**YOUR TASK:**
Count the lines in the records below that contain the string "adversarial", matching case exactly, and reply with only that number.

(Saved data entries)
****************************************
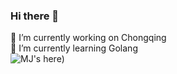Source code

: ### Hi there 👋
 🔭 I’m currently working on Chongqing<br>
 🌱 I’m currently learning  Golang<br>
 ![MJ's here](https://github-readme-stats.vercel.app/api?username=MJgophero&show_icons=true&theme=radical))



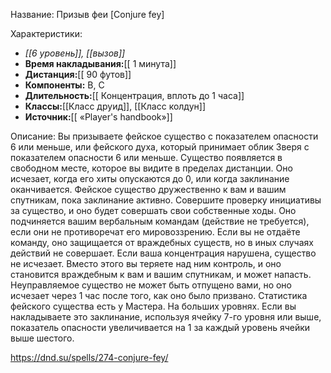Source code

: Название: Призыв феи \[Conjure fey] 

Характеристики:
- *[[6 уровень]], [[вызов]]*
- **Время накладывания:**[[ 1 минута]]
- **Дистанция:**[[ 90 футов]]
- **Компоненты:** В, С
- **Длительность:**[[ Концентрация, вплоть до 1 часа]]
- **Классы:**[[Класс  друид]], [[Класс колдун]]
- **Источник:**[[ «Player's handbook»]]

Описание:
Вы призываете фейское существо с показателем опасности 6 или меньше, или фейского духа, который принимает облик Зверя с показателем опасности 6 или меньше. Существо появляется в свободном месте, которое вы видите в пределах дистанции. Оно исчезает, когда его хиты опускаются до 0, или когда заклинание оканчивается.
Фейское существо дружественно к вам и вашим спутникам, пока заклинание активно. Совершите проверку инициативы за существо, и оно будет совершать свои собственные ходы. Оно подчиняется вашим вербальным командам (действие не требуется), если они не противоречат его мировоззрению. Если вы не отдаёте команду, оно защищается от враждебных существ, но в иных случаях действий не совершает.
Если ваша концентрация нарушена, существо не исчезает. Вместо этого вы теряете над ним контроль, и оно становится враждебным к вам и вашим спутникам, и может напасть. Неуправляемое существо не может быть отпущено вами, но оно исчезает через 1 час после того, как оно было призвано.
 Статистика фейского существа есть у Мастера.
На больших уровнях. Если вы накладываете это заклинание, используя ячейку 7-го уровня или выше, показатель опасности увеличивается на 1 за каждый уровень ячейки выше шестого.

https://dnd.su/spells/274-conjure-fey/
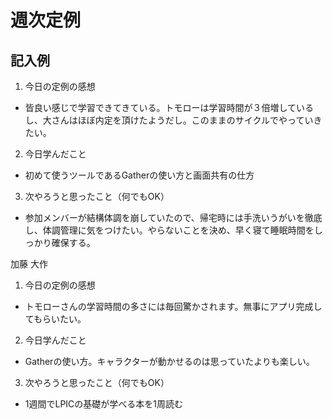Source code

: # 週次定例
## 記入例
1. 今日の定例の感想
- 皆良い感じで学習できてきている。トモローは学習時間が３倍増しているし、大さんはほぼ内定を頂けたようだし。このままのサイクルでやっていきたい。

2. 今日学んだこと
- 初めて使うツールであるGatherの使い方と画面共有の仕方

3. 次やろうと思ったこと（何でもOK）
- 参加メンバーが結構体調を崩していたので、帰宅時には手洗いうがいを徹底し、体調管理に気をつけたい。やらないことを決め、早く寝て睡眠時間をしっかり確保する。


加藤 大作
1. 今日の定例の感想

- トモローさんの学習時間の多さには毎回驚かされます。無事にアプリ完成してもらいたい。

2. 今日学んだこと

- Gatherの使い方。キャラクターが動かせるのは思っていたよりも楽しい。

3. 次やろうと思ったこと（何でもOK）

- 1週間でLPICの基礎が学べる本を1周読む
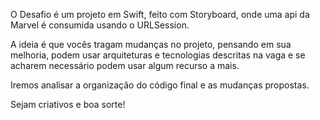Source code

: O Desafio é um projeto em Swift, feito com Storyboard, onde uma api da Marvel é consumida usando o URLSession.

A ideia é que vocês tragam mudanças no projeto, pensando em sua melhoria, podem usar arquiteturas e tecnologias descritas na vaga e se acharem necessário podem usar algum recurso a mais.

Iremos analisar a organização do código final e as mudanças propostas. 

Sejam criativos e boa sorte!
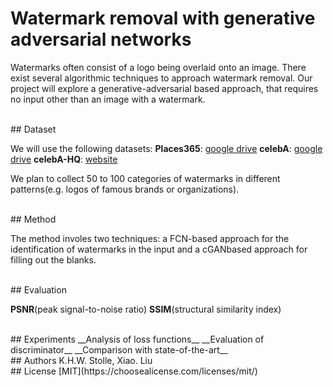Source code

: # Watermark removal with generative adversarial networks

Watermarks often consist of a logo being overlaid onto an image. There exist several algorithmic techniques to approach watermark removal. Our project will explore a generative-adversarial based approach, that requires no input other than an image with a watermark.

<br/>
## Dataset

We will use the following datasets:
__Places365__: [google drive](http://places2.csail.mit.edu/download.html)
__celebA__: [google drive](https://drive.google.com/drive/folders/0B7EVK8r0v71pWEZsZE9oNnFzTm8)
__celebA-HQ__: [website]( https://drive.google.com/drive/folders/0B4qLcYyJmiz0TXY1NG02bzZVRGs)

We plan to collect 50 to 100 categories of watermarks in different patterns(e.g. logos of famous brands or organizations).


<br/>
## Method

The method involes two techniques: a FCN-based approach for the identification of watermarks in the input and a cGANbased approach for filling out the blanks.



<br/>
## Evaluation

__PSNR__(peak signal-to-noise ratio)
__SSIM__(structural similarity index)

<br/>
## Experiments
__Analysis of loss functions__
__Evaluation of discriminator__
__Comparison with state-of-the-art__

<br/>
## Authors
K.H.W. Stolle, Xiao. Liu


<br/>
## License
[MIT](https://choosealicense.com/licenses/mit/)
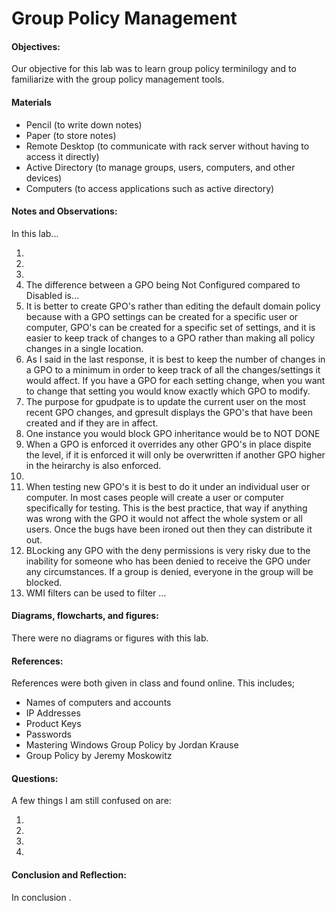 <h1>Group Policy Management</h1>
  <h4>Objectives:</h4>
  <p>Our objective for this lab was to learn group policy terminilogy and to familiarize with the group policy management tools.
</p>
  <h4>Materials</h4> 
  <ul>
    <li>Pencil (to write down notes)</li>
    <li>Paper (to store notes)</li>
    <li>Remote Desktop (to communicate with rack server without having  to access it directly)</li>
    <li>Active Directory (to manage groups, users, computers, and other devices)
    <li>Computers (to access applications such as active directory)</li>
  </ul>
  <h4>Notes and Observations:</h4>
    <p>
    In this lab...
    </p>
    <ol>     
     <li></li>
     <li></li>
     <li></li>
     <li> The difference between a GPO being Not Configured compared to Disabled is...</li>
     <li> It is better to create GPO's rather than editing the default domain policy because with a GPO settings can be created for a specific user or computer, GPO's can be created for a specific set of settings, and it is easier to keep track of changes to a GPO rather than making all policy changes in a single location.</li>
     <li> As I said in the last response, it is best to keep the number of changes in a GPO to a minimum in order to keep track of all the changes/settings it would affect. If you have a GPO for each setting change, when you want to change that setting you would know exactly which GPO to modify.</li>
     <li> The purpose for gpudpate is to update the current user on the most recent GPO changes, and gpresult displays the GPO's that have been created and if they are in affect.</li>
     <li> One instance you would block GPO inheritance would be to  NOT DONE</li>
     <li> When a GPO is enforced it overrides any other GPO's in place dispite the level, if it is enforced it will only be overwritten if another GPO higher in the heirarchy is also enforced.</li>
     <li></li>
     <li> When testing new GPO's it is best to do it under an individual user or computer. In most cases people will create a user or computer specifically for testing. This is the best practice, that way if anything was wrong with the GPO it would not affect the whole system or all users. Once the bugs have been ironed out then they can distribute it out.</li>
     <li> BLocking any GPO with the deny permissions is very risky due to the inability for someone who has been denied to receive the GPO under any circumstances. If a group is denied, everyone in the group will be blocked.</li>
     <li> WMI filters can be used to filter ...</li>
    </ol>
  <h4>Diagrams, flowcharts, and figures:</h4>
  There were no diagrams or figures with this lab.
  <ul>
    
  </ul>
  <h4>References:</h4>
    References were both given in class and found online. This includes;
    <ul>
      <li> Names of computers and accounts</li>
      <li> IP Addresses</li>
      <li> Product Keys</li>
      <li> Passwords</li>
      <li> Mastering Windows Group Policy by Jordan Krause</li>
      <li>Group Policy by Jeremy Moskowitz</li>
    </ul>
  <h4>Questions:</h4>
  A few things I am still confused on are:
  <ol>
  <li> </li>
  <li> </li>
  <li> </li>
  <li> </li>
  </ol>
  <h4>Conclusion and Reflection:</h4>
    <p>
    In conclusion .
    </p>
****************************************
**SOLUTION FOR THIS EXERCISE:**
2